Caspa & Rusko ‘FabricLive.37’

This mix is historic. It’s of its time, but an ecstatic snapshot into the period and the soundtrack to many fresh-faced dance fans getting swept up in the dubstep wave. It marked the first dubstep instalment in the series, and after easing in with tracks featuring wistful sax tones and dub vocals, the unmistakable arrival off Caspa’s ‘The Terminator’ six tracks in sets the mix down a path of ferocious bassline wobs, dark percussion and all manner of gun finger-raising, screwface-inducing sounds. “Hold tight rudeboy!”.

Pearson Sound / Ramadanman ‘FabricLive.56’

When it comes to a focus on percussive-led bangers there’s few DJs out there that can match David Kennedy aka Pearson Sound aka Ramadanman for rhythmic excellence. His sets palpitate, with enthralling beats surging through the core and raising listener’s heart rates. On ‘FabricLive.56’ the Hessle Audio honcho impressively swells through stylistic shifts without ever losing a strong sense of momentum.

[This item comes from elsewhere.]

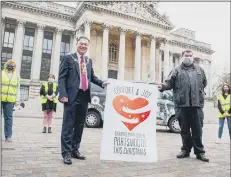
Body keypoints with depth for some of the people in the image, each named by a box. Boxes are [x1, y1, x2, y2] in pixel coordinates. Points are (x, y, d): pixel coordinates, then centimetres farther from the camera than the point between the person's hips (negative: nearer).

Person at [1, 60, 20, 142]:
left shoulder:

Jackmaster ‘FabricLive.57’

Is there a DJ on the planet better at getting a party started than Jackmaster? On ‘FabricLive.57’ dance music’s finest floor filler fired on all cylinders, stitching together new, old and unreleased music into a 28-track vibes juggernaut. Whether it’s your first or hundredth listen, the addictive ride of a mix always fuels the same feelings of euphoric hype. Opening up with a funk and house classics one-two (‘Release Yourself’ into ‘Big Fun’ (Magic Juan Remix)) and closing on Skepta’s grime bars slamming into Radiohead’s alternative rock masterpiece ‘Idioteque’, the mix is relentlessly adventurous - and relentlessly fun.

Flava D ‘FabricLive.88’

Flava D affirmed her position at the forefront of the UK bass scene with ‘FabricLive.88’. She produced or co-produced the majority of the 30-strong tracklist, simultaneously forming a raucous showcase of her skills in the studio and behind the decks. Merging dizzyingly sweet UKG with unstoppable bassline and grime anthems, the CD is a headrush of a mix and triumph of the distinct style Flava D has carved out.